Volgens India’s hindoe-nationalisten stond de moskee op Ram Janabhoomi, de exacte geboorteplek van Rama, en werd voor de bouw ervan een tempel afgebroken. Eenduidig bewijs voor het laatste, laat staan voor het eerste, is er nauwelijks. Maar dat mocht de pret niet drukken. Met hamers en beitels ging de menigte de moskee te lijf en maakte die binnen een dag met de grond gelijk. Meteen braken in heel India rellen uit waarbij zo’n tweeduizend doden vielen.
Een bezoek aan het huidige Ram Janabhoomi is een heel ritueel. Het begint met een metaaldetector meteen gevolgd door een handmatige fouillering. Camera, telefoon, pen en papier mogen niet naar binnen. Die kunnen in bewaring worden gegeven bij de zwaaiende jongeman op de hoek, die tevens de benodigde bloemen en snoepgoed voor de goden verkoopt.
Mijn paspoort blijft tijdelijk achter bij de militaire inlichtingenman in burger, wiens collega mij verder zal begeleiden. In wat ooit de ingang van de moskee was, volgt nog een metaaldetector en nog een handmatige fouillering. Vervolgens stappen we in een soort ijzeren kooi die ons als een slang door een landschap van zandzakken, prikkeldraad en wachttorens zal leiden. De kooi wordt bemand door honderden soldaten, waaronder een vrouwelijk peloton in blauwe uniformen. Het geheel houdt het midden tussen een concentratiekamp en een dierentuin, waarbij het niet helemaal duidelijk is wie naar wie kijkt, omdat iedereen achter tralies zit. Van de moskee geen spoor.
‘Ayodhya is politiek gezien een van de meest gevoelige plekken in Zuidoost-Azië’, zegt mijn begeleider met enige trots. ‘Er is voortdurend de dreiging van een terroristische aanslag.’ Ook dat is moeilijk voorstelbaar op een dag als deze, waarop ik een van de weinige bezoekers ben.
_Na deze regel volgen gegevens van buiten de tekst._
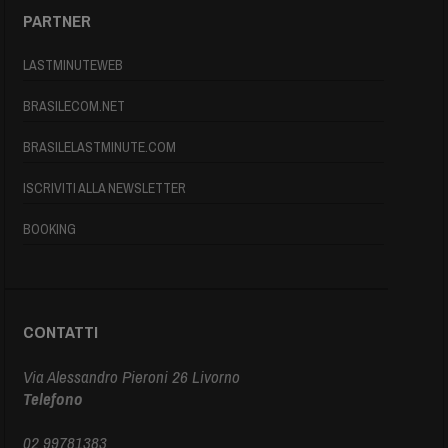
PARTNER
LASTMINUTEWEB
BRASILECOM.NET
BRASILELASTMINUTE.COM
ISCRIVITI ALLA NEWSLETTER
BOOKING
CONTATTI
Via Alessandro Pieroni 26 Livorno
Telefono
02 99781383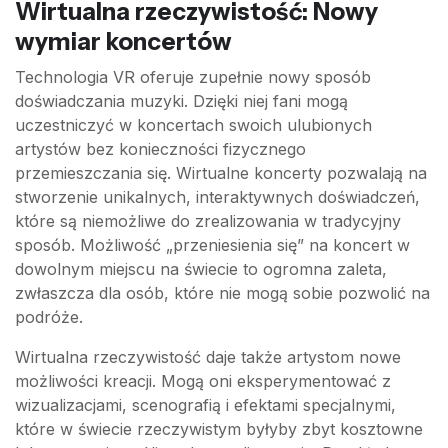
Wirtualna rzeczywistość: Nowy
wymiar koncertów
Technologia VR oferuje zupełnie nowy sposób
doświadczania muzyki. Dzięki niej fani mogą
uczestniczyć w koncertach swoich ulubionych
artystów bez konieczności fizycznego
przemieszczania się. Wirtualne koncerty pozwalają na
stworzenie unikalnych, interaktywnych doświadczeń,
które są niemożliwe do zrealizowania w tradycyjny
sposób. Możliwość „przeniesienia się” na koncert w
dowolnym miejscu na świecie to ogromna zaleta,
zwłaszcza dla osób, które nie mogą sobie pozwolić na
podróże.
Wirtualna rzeczywistość daje także artystom nowe
możliwości kreacji. Mogą oni eksperymentować z
wizualizacjami, scenografią i efektami specjalnymi,
które w świecie rzeczywistym byłyby zbyt kosztowne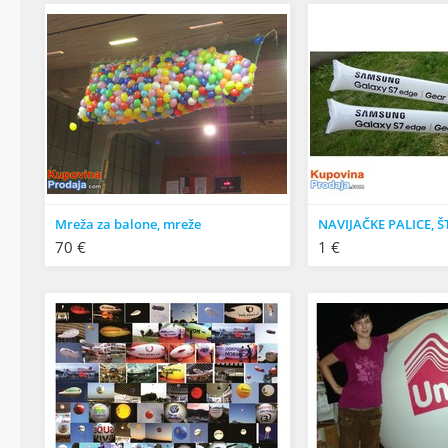
Mreža za balone, mreže
70 €
1 €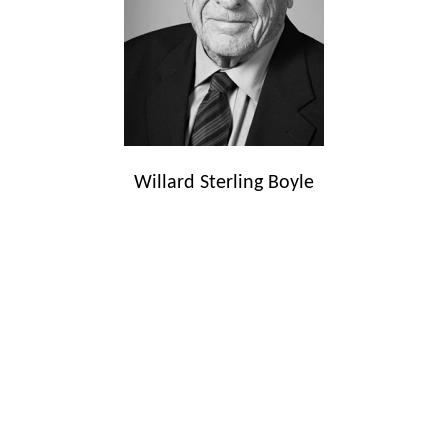
Willard Sterling Boyle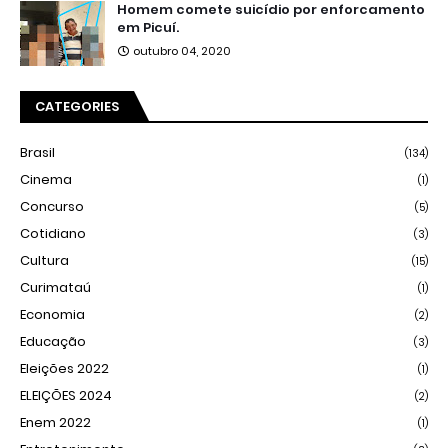
Homem comete suicídio por enforcamento
em Picuí.
outubro 04, 2020
CATEGORIES
Brasil
(134)
Cinema
(1)
Concurso
(5)
Cotidiano
(3)
Cultura
(15)
Curimataú
(1)
Economia
(2)
Educação
(3)
Eleições 2022
(1)
ELEIÇÕES 2024
(2)
Enem 2022
(1)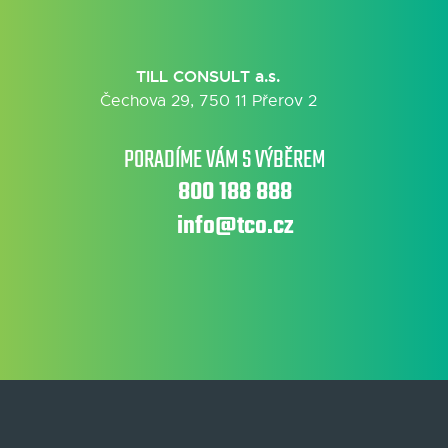
TILL CONSULT a.s.
Čechova 29, 750 11 Přerov 2
PORADÍME VÁM S VÝBĚREM
800 188 888
info@tco.cz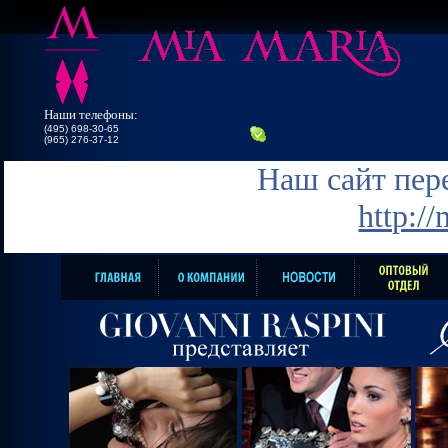
Наши телефоны:
(495) 698-30-65
(965) 276-37-12
Наш сайт пере
http:/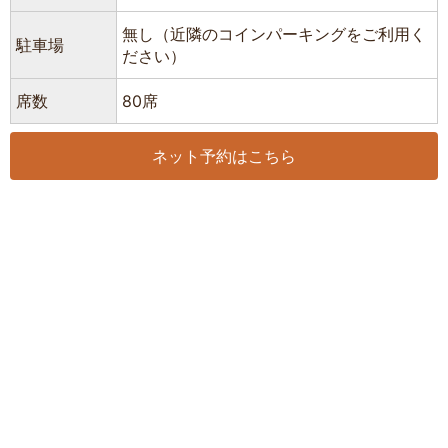
無し（近隣のコインパーキングをご利用く
駐車場
ださい）
席数
80席
ネット予約はこちら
Al is het niet helemaal onwaar. Op 5 juli 2005 bestormden vijf leden van de extremistische Pakistaanse organisatie Lashkar-e-Taiba het complex. Vanzelfsprekend hadden ze geen schijn van kans: een symbolische zelfmoord op een plek die stijf staat van de symboliek.
Na een slalom van een minuut of tien bereiken we Ram Janabhoomi’s heilige der heiligen. Een wat teleurstellende ervaring na alle spanning onderweg, want de zilveren afbeelding van Ram Lalla – Rama als kind – staat nauwelijks zichtbaar onder een wit tentje zo’n tien meter achter het hek.
Volgens India’s hindoe-nationalisten verscheen het icoon op 23 december 1949 op miraculeuze wijze in wat toen nog de Babri-moskee was. Het politierapport is wat minder mysterieus. Volgens dienstdoend agent Pandit Ramdeo Dubey verscheen er die ochtend een groep van zestig man onder leiding van de monnik Abhiram Das die de sloten van de moskee openbrak en het icoon onder de hoogste koepel plaatste.
Ram Lalla heeft gezelschap van een verveeld ogende monnik van een jaar of dertig. Ik reik hem de bloemen en pindaballetjes die ik bij binnenkomst heb gekocht. Hij besprenkelt mijn handen met wat water, geeft me een bindivoor op mijn voorhoofd en wijst op het verfblik naast hem. ‘Donations’ staat erop in knalrode letters.
Op het moment dat ik een tien-roepiebiljet in het blik schuif, kraait een pelgrim ergens achter me ‘Sri Ram, Sri Ram’, wat door een tiental onzichtbare kelen wordt herhaald en als een echo over het terrein rolt. Een spiritueel mini-momentje in dit absurde theater van militair machismo.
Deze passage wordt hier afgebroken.